WORK ITEM> Check every line below for the word "href" and show those that hold it.

Pictures paired with source code:
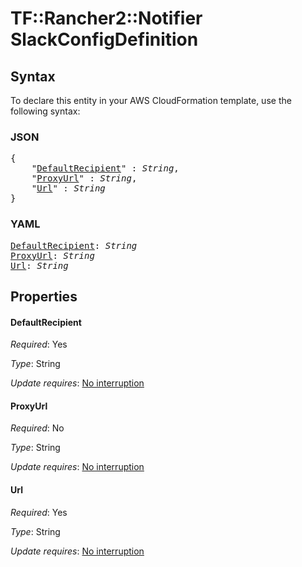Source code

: # TF::Rancher2::Notifier SlackConfigDefinition

## Syntax

To declare this entity in your AWS CloudFormation template, use the following syntax:

### JSON

<pre>
{
    "<a href="#defaultrecipient" title="DefaultRecipient">DefaultRecipient</a>" : <i>String</i>,
    "<a href="#proxyurl" title="ProxyUrl">ProxyUrl</a>" : <i>String</i>,
    "<a href="#url" title="Url">Url</a>" : <i>String</i>
}
</pre>

### YAML

<pre>
<a href="#defaultrecipient" title="DefaultRecipient">DefaultRecipient</a>: <i>String</i>
<a href="#proxyurl" title="ProxyUrl">ProxyUrl</a>: <i>String</i>
<a href="#url" title="Url">Url</a>: <i>String</i>
</pre>

## Properties

#### DefaultRecipient

_Required_: Yes

_Type_: String

_Update requires_: [No interruption](https://docs.aws.amazon.com/AWSCloudFormation/latest/UserGuide/using-cfn-updating-stacks-update-behaviors.html#update-no-interrupt)

#### ProxyUrl

_Required_: No

_Type_: String

_Update requires_: [No interruption](https://docs.aws.amazon.com/AWSCloudFormation/latest/UserGuide/using-cfn-updating-stacks-update-behaviors.html#update-no-interrupt)

#### Url

_Required_: Yes

_Type_: String

_Update requires_: [No interruption](https://docs.aws.amazon.com/AWSCloudFormation/latest/UserGuide/using-cfn-updating-stacks-update-behaviors.html#update-no-interrupt)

SOLUTION>
    "<a href="#defaultrecipient" title="DefaultRecipient">DefaultRecipient</a>" : <i>String</i>,
    "<a href="#proxyurl" title="ProxyUrl">ProxyUrl</a>" : <i>String</i>,
    "<a href="#url" title="Url">Url</a>" : <i>String</i>
<a href="#defaultrecipient" title="DefaultRecipient">DefaultRecipient</a>: <i>String</i>
<a href="#proxyurl" title="ProxyUrl">ProxyUrl</a>: <i>String</i>
<a href="#url" title="Url">Url</a>: <i>String</i>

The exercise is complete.